O modo como Hitchcock consegue parecer tão duro, mais do que através do roteiro, é por meio de uma estética que prioriza a perspectiva em primeira pessoa e a transmissão da visão dos personagens – principalmente do personagem principal, Manny - como em poucos filmes de Hitch. Assim, as imagens são essenciais para contar a estória e muitas vezes são mais importantes ou eficazes nisso que os próprios diálogos. Um exemplo é a ótima cena logo no começo do filme em que Manny vai à agência e a edição sugere desconfiança e medo por parte dela, sem diálogos, usando apenas o bom e velho efeito Kuleshov. O diretor filma esse tipo de ação com maestria, com vários planos destacando algemas, grades e cadeados (remetendo à prisão), ou coisas menos óbvias mas igualmente “eficientes” como os sapatos maltrapilhos dos homens à caminho da prisão e a mão manchada com tinta preta após o recolhimento das digitais. Todos esses são elementos aparentemente simples, mas que sugerem bem a angústia de um homem inocente diante do horror da prisão.
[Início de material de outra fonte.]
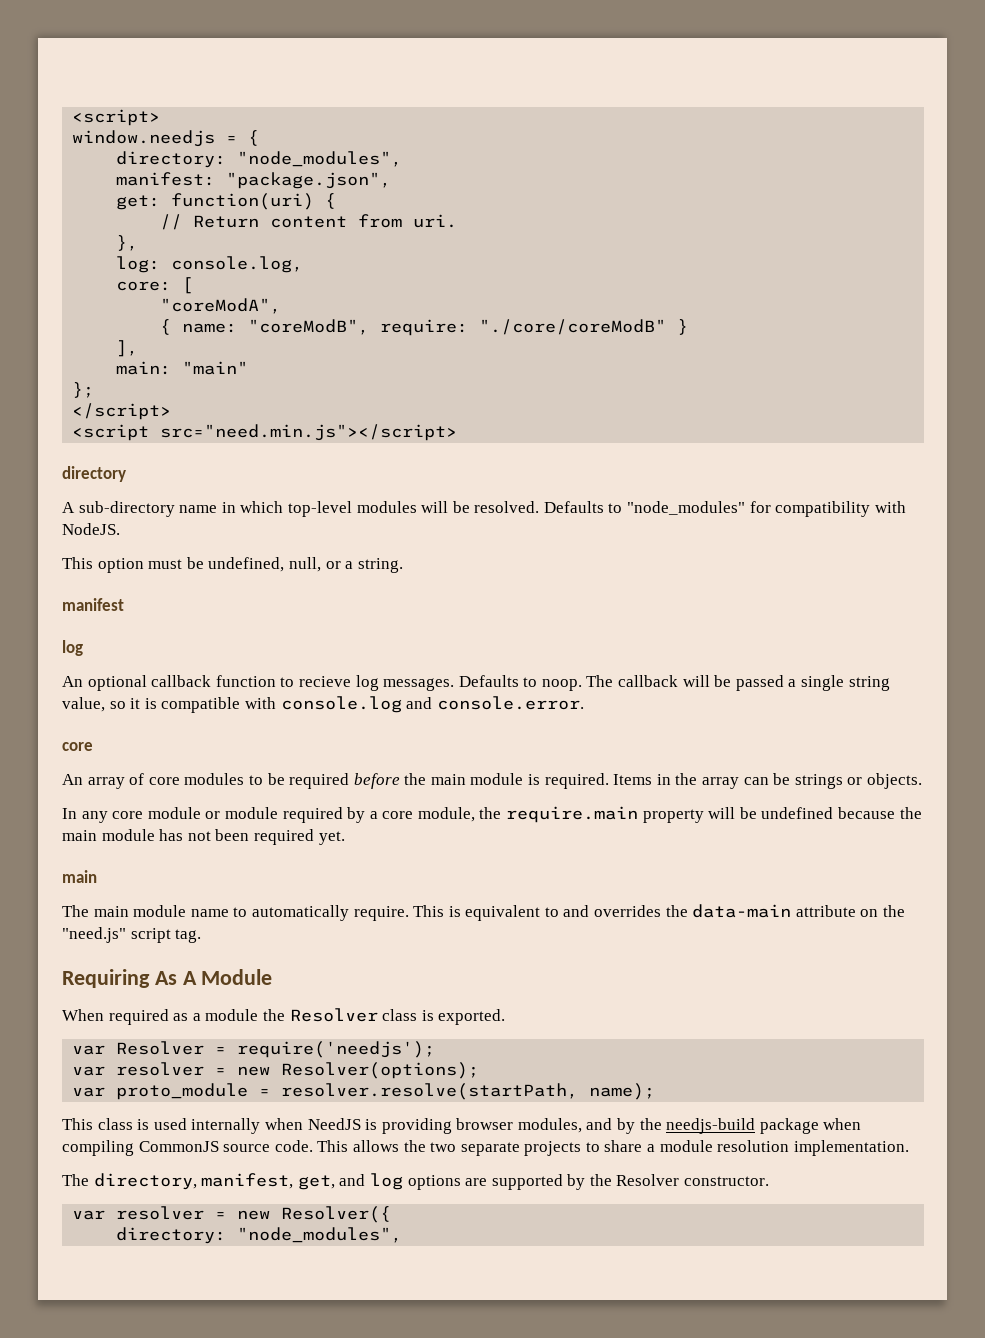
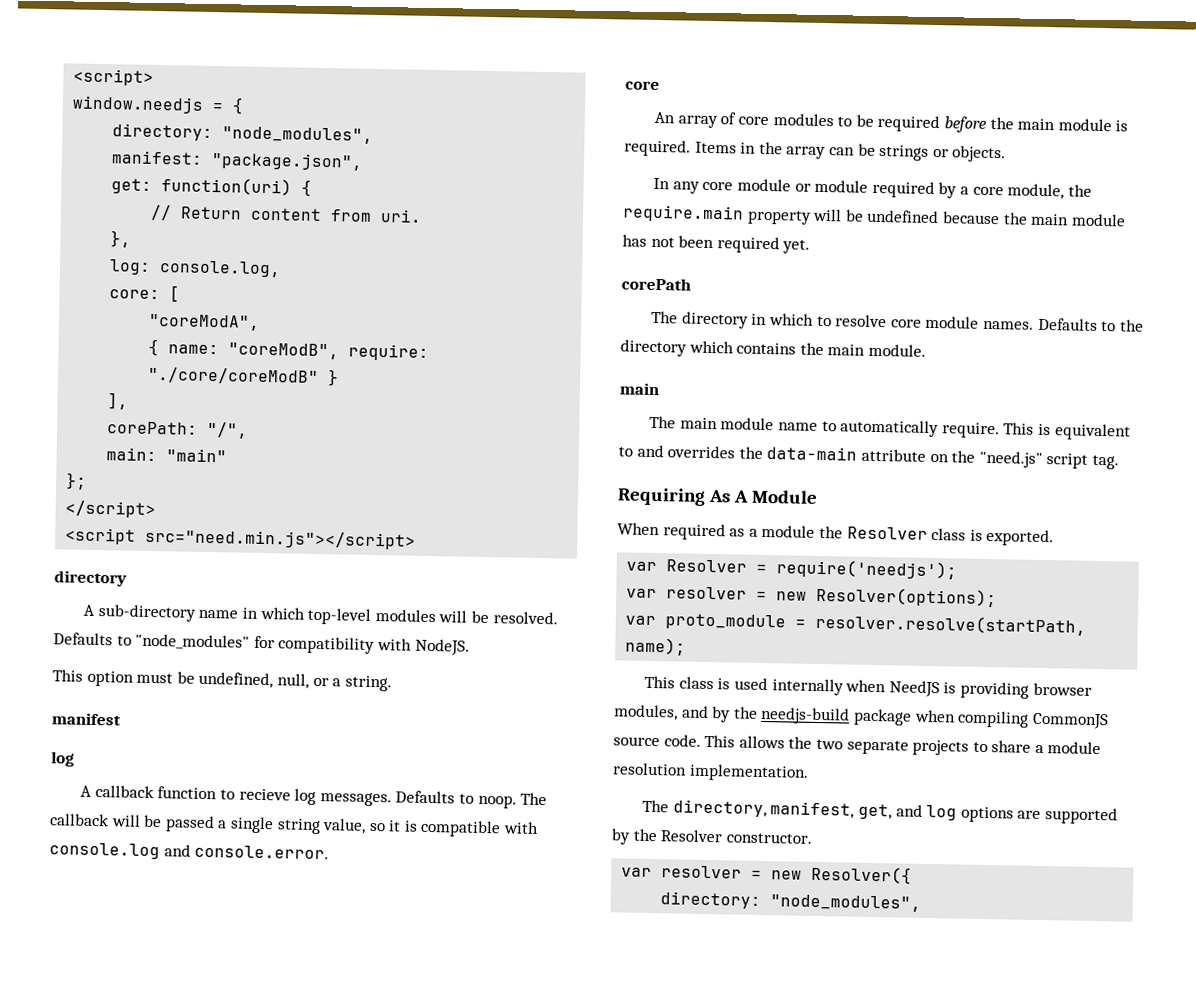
(139, 348) none -> [107,421,249,439] // corePath: "/",
[62,675,147,691] An optional -> [80,785,93,797] A
(345, 838) none -> [621,277,691,291] [651,310,1144,332] [620,339,926,357] // corePath // The directory in which to resolve core module names. Defaults to the directory which contains the main module.

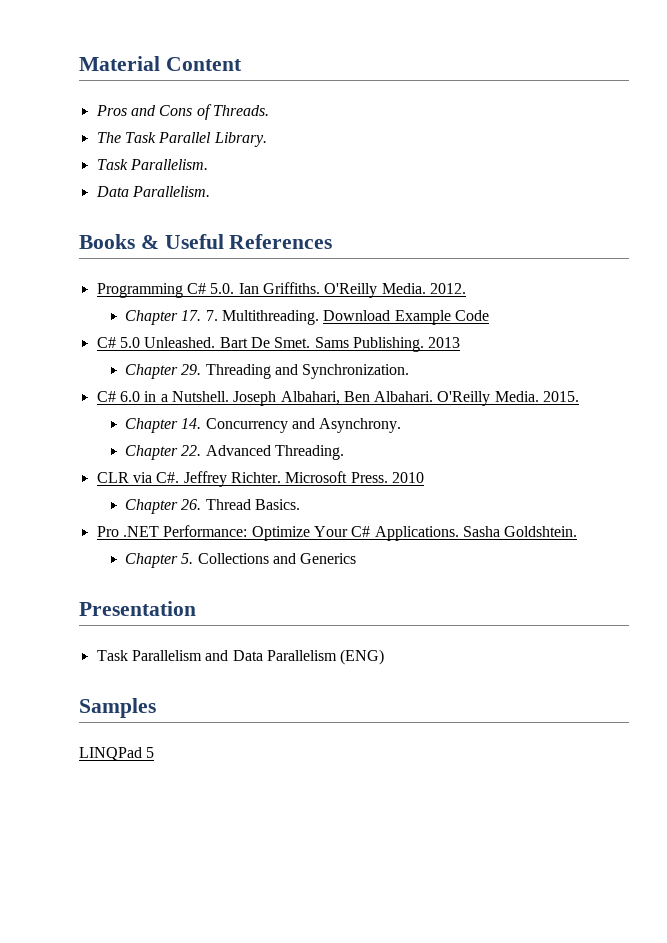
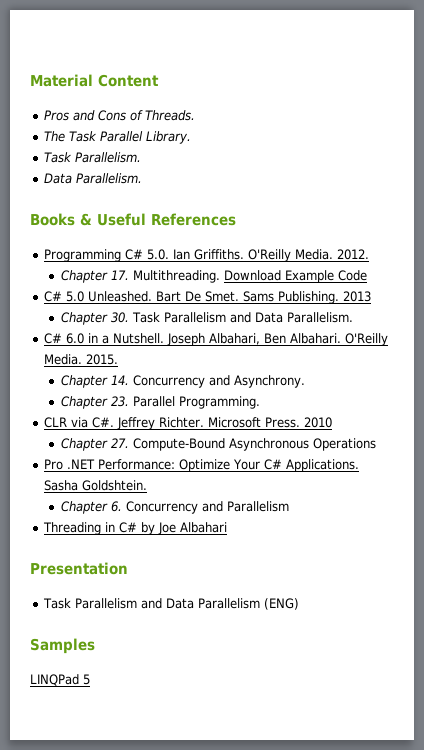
[205,310,218,321] 7. -> (129, 275) none
[181,364,410,379] 29. Threading and Synchronization. -> [110,312,353,323] 30. Task Parallelism and Data Parallelism.
[181,445,345,460] 22. Advanced Threading. -> [110,396,260,409] 23. Parallel Programming.
[181,499,301,510] 26. Thread Basics. -> [110,438,376,451] 27. Compute-Bound Asynchronous Operations
[181,553,357,564] 5. Collections and Generics -> [110,501,289,514] [43,522,228,535] 6. Concurrency and Parallelism // Threading in C# by Joe Albahari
Mas por mais que as imagens sejam importantes ou o silêncio seja usado com frequência, não há como negar o ótimo trabalho de Bernard Herrmann na trilha sonora do filme. Assim como Hitch, aqui o compositor deixou de lado parte da sofisticação e elegância de seu estilo em favor de uma abordagem mais enxuta. O resultado é uma trilha que, além de transmitir o medo e receio de Manny, lembra frequentemente o espectador do tom duro e quase sombrio do filme. A cena da primeira noite de Manny na cela, em particular, mostra um casamento maravilhoso da trilha com a imagem, quando a câmera gira desnorteada e a música dá loops cada vez mais desesperados enquanto Manny agoniza dentro da cela, num momento digno dos melhores filmes de Hitchcock.

Toda essa crueza e tragédia marcam uma diferença clara deste filme com longas similares de Hitch. Ladrão de Casaca (1955) e Intriga Internacional (1959) são exemplos de filmes em que o protagonista é acusado de algo que não fez por azar ou “destino” e se vê obrigado a provar sua inocência. Mas enquanto os protagonistas dos filmes citados são charmosos, confiantes e capazes de proezas dignas de um James Bond, Manny é modesto, humanamente frágil, apesar de determinado, e impotente diante dos infortúnios que o destino lhe prega. Até seus pares românticos diferem. Se as mulheres de Cary Grant nos filmes citados são sedutoras, perigosas, e ajudam o protagonista apesar de serem “donzelas indefesas” até certo ponto, a mulher de Manny, Rose, é terrena, amorosa, centrada na família, até o momento em que tem um colapso nervoso e adiciona mais requintes de crueldade ao destino de Manny.


De certa forma, as diferenças entre esses filmes também parecem tornar O Homem Errado mais próximo de Hitch. Cary Grant é o que Hitchcock queria ser: seguro, galanteador e atraente, enquanto Henry Fonda parece estar mais próximo do que Hitch realmente é: um homem honesto, mas atribulado e com uma grande carga de sentimento de culpa. Talvez essa até seja uma das razões para a grande quantidade de planos em 1ª pessoa do filme: a maior empatia entre diretor e protagonista. O fato de Hitchcock ter sido preso pelo próprio pai numa cela de cadeia quando criança adiciona mais um grau de empatia entre os dois. Outro ponto que aproxima o filme da experiência pessoal de Hitch é a iconografia religiosa, presente como poucas vezes na carreira do diretor, principalmente através de planos fechados de terços e ícones. Sendo um católico de natureza cética, o diretor parece se identificar com Manny, um cristão convicto que quase perde a fé após tantas desgraças mas que ainda quer acreditar. A própria decisão de Hitch de bancar o projeto, apesar da sua aparente falta de rentabilidade, também aproxima filme e diretor.

Assim, esse pode até não ser o filme mais sedutor, divertido ou cheio-de-suspense de Hitchcock, talvez nem parecendo um clássico filme de Hitch, mas é provavelmente o mais pessoal, reforçando seu status de autor, e de alguém que não deixava de colocar suas experiências pessoais na tela e usá-las para influenciar seu modo de expressão ou estética, por mais que seus filmes pudessem parecer obras de um diretor manipulativo mais preocupado com a diversão do público do que com qualquer outra coisa.